Exercise details:
Beginning with the first line, please return the entries exactly through the line that contains "a bouquet of", and leave out all later lines.

(Recorded data)
== Segment start ==
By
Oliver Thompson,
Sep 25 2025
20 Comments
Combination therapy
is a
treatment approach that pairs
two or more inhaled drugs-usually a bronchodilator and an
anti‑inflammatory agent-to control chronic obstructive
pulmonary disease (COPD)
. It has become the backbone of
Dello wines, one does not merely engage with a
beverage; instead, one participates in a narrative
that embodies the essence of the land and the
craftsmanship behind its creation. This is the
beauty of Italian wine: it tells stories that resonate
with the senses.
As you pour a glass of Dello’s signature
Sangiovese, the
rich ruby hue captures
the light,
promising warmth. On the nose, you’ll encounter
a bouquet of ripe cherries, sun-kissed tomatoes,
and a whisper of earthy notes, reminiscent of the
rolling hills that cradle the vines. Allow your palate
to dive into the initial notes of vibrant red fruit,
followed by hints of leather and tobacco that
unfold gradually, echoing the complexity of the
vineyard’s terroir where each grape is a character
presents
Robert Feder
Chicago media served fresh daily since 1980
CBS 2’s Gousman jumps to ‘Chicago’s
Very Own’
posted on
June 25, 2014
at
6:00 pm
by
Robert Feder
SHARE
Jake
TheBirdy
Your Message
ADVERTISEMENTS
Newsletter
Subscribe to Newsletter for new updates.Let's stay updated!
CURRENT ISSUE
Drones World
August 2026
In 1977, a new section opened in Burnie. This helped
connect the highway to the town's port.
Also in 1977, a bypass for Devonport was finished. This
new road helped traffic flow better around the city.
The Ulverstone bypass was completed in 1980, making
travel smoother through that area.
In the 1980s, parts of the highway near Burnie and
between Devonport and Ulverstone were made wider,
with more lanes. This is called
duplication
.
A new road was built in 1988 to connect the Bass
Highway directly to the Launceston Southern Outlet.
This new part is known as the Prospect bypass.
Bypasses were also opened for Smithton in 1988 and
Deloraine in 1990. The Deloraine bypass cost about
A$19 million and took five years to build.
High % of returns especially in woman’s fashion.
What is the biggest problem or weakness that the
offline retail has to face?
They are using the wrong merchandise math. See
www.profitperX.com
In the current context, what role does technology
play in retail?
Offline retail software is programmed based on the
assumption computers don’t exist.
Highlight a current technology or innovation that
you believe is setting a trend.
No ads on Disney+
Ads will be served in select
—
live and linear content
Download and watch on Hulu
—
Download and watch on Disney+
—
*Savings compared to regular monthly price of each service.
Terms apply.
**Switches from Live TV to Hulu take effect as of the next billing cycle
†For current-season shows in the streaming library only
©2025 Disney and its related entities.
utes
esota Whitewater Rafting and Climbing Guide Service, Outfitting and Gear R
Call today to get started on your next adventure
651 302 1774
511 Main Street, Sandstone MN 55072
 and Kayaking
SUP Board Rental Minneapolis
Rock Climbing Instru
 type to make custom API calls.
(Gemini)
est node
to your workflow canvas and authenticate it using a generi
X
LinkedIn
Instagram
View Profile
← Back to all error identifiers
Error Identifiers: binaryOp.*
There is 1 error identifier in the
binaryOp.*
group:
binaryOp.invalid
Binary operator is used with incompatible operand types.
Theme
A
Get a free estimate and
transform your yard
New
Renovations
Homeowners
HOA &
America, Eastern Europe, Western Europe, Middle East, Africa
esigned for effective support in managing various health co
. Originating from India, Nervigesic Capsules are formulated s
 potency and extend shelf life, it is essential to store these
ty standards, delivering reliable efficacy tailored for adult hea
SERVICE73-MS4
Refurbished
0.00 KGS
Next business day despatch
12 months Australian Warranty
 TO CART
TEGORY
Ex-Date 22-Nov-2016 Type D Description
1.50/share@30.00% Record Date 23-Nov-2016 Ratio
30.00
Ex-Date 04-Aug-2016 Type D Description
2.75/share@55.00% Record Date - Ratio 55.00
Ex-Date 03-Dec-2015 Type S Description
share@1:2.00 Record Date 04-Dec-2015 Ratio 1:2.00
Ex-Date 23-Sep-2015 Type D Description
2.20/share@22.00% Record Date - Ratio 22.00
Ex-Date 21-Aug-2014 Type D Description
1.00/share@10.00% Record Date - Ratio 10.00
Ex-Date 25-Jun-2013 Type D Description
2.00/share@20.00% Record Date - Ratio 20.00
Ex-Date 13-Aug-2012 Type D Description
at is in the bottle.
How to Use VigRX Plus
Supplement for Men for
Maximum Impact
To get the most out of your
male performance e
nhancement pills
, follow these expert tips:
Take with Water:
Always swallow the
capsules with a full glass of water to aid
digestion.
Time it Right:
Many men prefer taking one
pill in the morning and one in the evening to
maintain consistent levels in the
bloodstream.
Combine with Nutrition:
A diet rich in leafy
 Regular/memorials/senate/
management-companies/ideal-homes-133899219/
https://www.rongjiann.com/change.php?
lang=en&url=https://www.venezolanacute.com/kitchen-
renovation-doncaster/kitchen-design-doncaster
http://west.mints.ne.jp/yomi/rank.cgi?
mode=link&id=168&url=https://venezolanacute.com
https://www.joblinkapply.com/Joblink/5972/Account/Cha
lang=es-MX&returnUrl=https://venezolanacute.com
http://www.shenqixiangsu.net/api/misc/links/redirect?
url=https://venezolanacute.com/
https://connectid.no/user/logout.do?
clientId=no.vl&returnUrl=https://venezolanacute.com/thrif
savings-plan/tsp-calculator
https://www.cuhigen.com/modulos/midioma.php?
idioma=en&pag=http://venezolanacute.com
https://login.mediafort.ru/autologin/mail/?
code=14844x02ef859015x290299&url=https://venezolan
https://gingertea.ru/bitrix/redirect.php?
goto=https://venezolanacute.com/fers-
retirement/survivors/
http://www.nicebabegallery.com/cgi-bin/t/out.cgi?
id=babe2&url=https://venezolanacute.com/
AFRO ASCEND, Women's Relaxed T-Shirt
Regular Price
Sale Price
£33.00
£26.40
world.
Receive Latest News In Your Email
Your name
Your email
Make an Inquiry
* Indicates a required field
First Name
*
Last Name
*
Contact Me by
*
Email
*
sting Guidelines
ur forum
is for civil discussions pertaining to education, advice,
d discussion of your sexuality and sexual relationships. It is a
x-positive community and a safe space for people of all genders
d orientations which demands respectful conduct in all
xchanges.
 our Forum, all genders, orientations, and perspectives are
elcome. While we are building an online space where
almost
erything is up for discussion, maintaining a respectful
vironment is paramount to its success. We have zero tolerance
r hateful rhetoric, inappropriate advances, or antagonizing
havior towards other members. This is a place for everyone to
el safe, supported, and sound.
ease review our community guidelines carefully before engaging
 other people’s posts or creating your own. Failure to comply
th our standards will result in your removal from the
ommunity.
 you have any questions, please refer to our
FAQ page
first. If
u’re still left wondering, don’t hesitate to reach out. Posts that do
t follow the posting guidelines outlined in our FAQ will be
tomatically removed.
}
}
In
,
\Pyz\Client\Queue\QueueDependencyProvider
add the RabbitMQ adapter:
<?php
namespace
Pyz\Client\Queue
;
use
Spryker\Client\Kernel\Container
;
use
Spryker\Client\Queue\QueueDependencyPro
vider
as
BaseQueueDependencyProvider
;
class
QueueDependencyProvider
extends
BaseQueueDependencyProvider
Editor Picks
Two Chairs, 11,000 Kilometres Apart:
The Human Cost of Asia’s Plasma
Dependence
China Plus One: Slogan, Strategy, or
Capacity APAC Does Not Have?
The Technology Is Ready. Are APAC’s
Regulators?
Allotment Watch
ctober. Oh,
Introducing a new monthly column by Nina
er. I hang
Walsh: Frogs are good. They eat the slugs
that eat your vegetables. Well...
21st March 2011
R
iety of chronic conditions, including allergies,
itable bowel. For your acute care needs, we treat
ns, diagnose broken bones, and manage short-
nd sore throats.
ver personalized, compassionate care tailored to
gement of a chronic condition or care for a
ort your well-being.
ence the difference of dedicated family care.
== Segment end ==
Solved problem:
By
Oliver Thompson,
Sep 25 2025
20 Comments
Combination therapy
is a
treatment approach that pairs
two or more inhaled drugs-usually a bronchodilator and an
anti‑inflammatory agent-to control chronic obstructive
pulmonary disease (COPD)
. It has become the backbone of
Dello wines, one does not merely engage with a
beverage; instead, one participates in a narrative
that embodies the essence of the land and the
craftsmanship behind its creation. This is the
beauty of Italian wine: it tells stories that resonate
with the senses.
As you pour a glass of Dello’s signature
Sangiovese, the
rich ruby hue captures
the light,
promising warmth. On the nose, you’ll encounter
a bouquet of ripe cherries, sun-kissed tomatoes,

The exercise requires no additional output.